Change listing data:
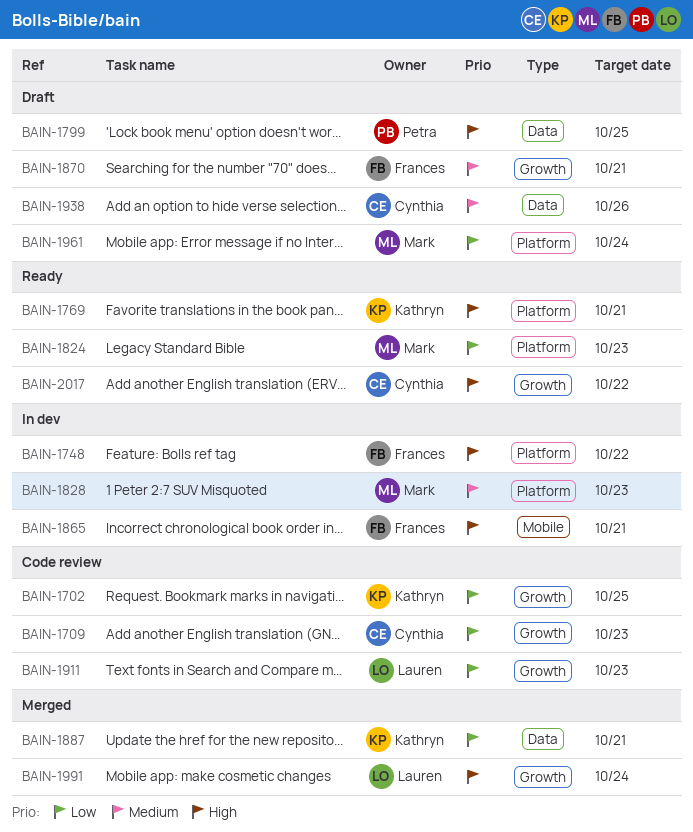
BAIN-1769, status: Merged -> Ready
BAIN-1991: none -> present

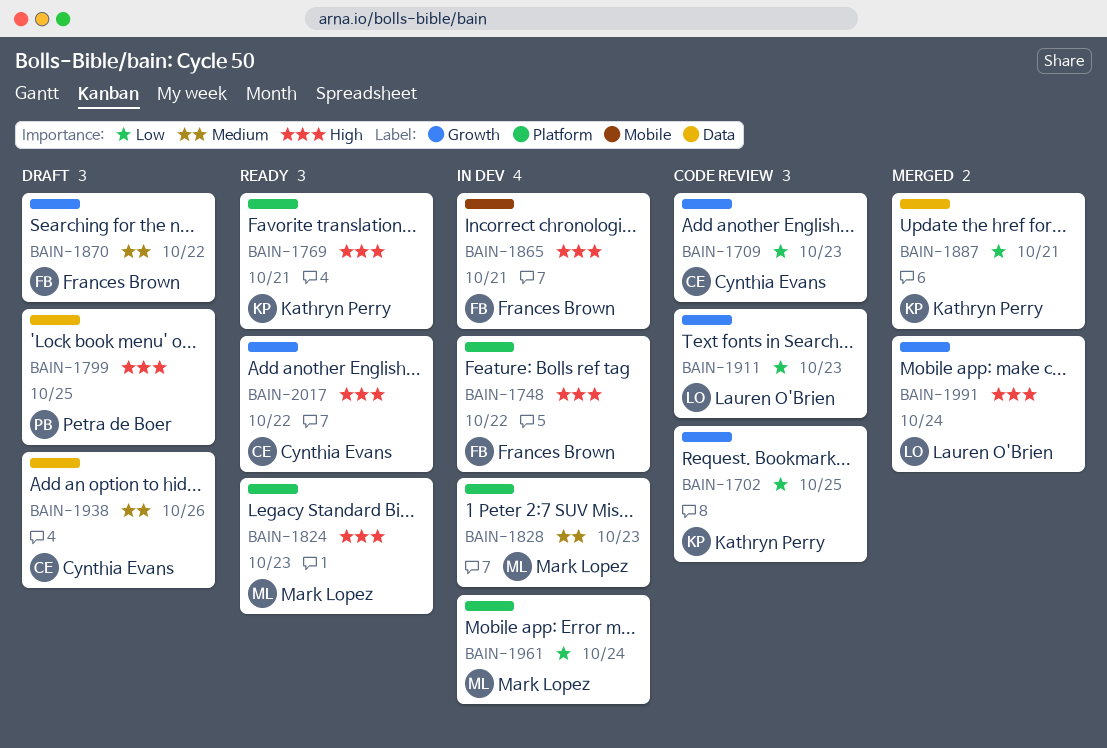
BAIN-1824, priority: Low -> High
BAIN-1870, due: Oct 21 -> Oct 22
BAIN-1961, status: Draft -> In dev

WHAT NEEDS TO BE DONE:
Filter the entries above down to the lines that hold the word "status", and copy those lines.

ANSWER SPACE:
BAIN-1769, status: Merged -> Ready
BAIN-1961, status: Draft -> In dev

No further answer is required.